John Barber, a KBW analyst, said in an interview that better tangible book values should help banks raise capital at more-attractive terms, helping them exit the Treasury Department's Troubled Asset Relief Program.
Taylor's reversal came sooner than expected, based on another KBW report. KBW analysts expect another 14 or so banks to make meaningful DTA reclamations in 2012. There is no standard for sustained profitability before a company can reclaim a DTA, though various auditors say three to six quarters is a good rule of thumb.
Taylor was profitable for just two quarters.

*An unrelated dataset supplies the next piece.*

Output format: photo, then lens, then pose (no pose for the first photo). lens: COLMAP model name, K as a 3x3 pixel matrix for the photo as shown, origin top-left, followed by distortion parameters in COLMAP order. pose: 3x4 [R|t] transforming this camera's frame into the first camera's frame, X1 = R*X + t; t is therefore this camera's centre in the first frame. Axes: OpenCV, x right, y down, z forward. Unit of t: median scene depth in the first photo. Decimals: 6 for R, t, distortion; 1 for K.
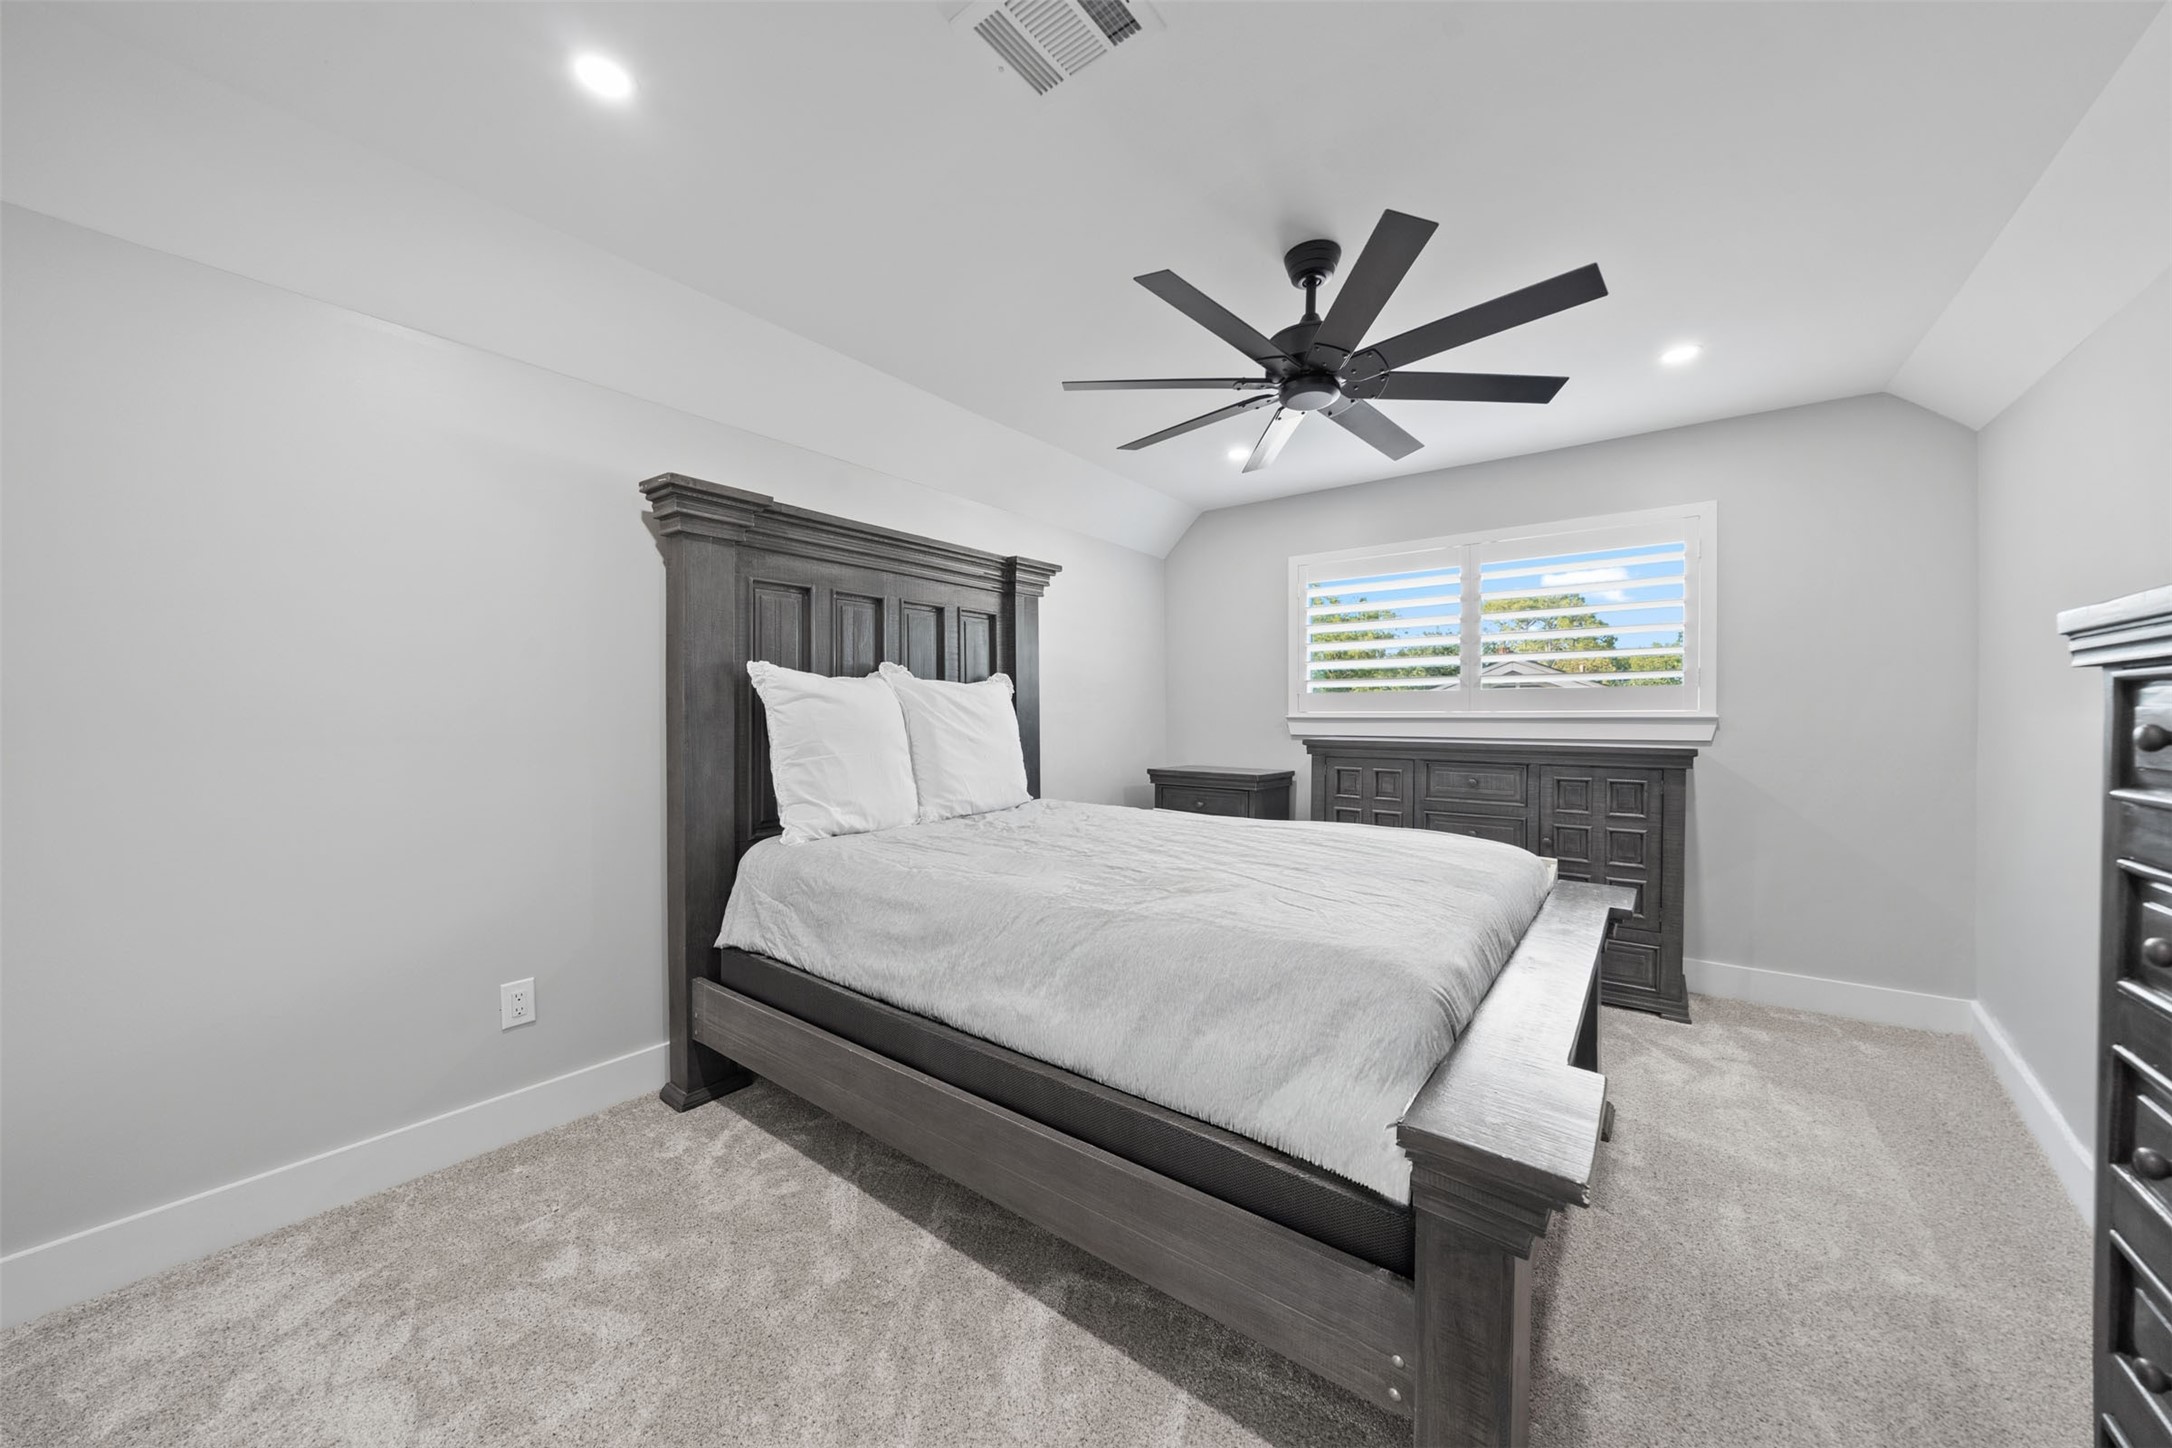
lens RADIAL K [[752.2, 0, 1078.7], [0, 752.2, 714.0], [0, 0, 1]] dist [-0.009977, 0.000521]
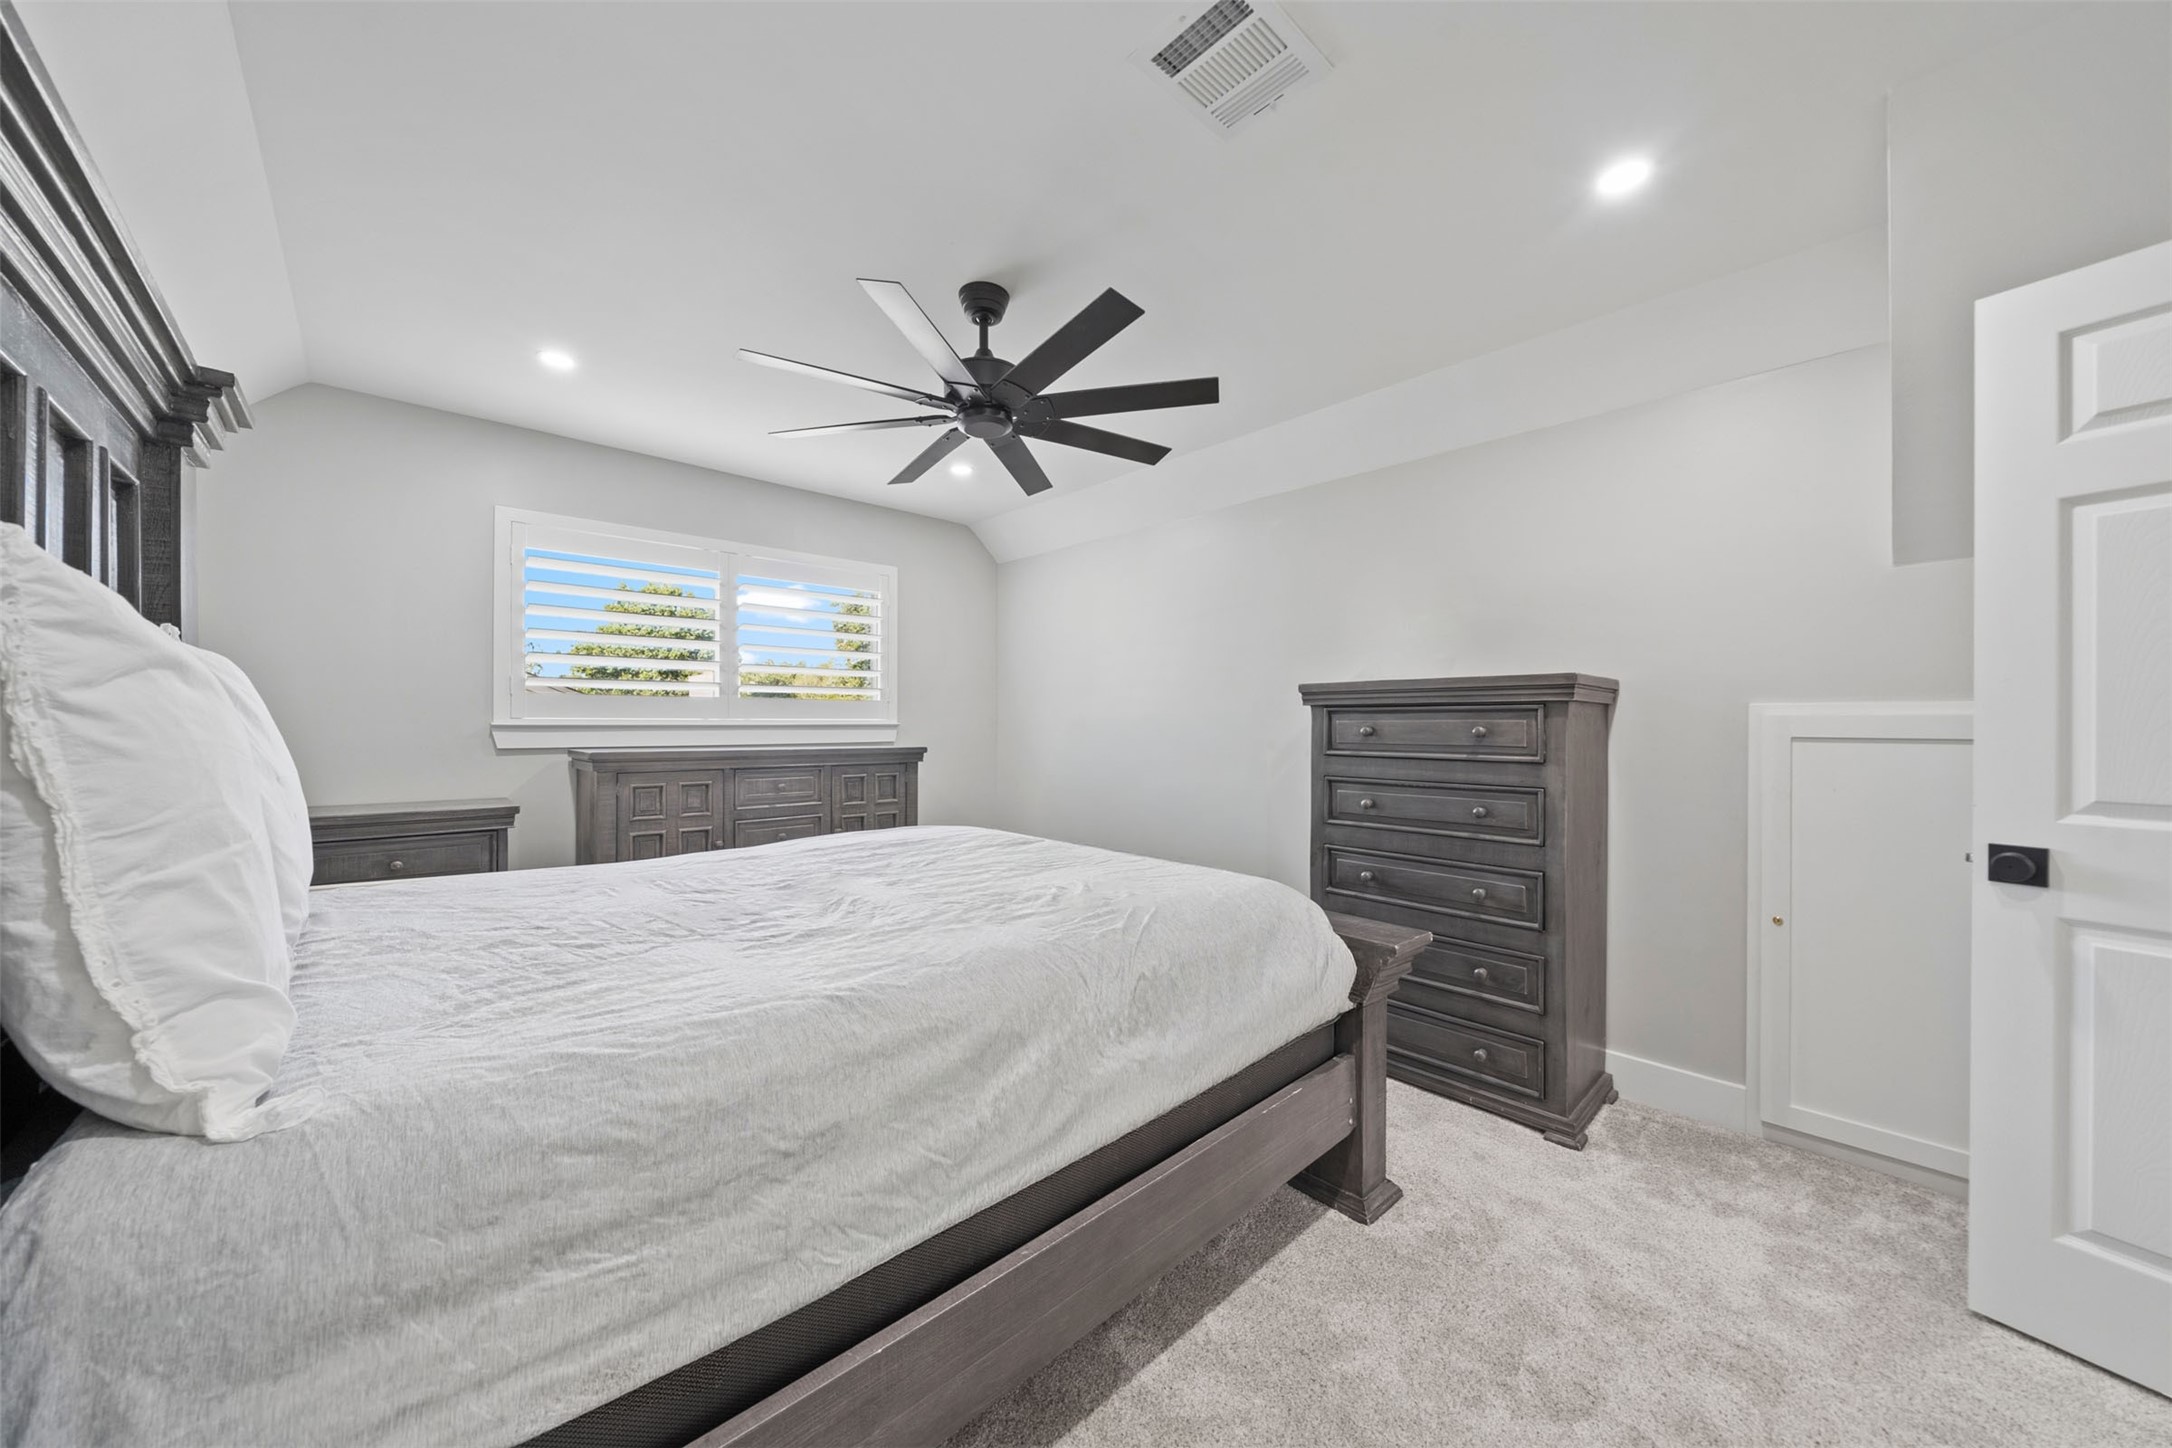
lens RADIAL K [[752.2, 0, 1078.7], [0, 752.2, 714.0], [0, 0, 1]] dist [-0.009977, 0.000521]
pose [[0.165875, 0.011226, 0.986083, -0.429841], [-0.000728, 0.999936, -0.011262, 0.000969], [-0.986147, 0.001151, 0.165872, 0.411804]]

Randall Conte, the the $4.6 billion-asset company's chief financial and operating officer, said in an interview Wednesday that its Cole Taylor Bank was profitable throughout 2011.
Conte joined Taylor shortly after it booked a $60 million valuation allowance against its deferred-tax asset in the third quarter of 2008. Taylor used a "fix and grow" strategy, shrinking a $500 million book of residential construction loans in 2008 to roughly $64 million at the end of last year. Taylor also expanded commercial-and-industrial lending and created asset-based lending and mortgage divisions.
"We finally got to a point where our diversification was paying off, revenue was up and our credit costs were down," Conte said. "It became apparent to us that it was more than likely we would be able to utilize that tax benefit going forward."
In other words, management was confident the company had returned to the black and its auditor, KPMG LLP, agreed. Taylor's stock has risen 13% since the company announced the reversal after the market closed on Jan. 24.
While Taylor reclaimed its entire DTA, KBW warned in an early January note that not every bank will be able to. Some are doing it in spurts, and others permanently lost some of the benefit through highly dilutive recapitalizations that triggered change of control penalties. Taylor completed several capital raises in recent years, but always structured the deals to avoid the penalty, Conte said.
Preferred Bank, a Los Angeles lender, completed partial recaptures in the third and fourth quarters. Its initial valuation allowance was $30 million, but it could lose $5 million to $6 million of it because of a $77 million capital raise in the second quarter of 2010. The $1.3 billion-asset bank was undercapitalized at the end of 2009 and needed the capital.
"When we were weighing survivability, there was no real decision to make there," said Edward J. Czaika, the bank's chief financial officer, in an interview Tuesday. "It was painful, but it needed to be done."
Czaika said the boost to capital should have a trickle down to shareholders. "This is capital boon to banks. I imagine a lot of banks will want to start paying dividends again and will look to use it grow."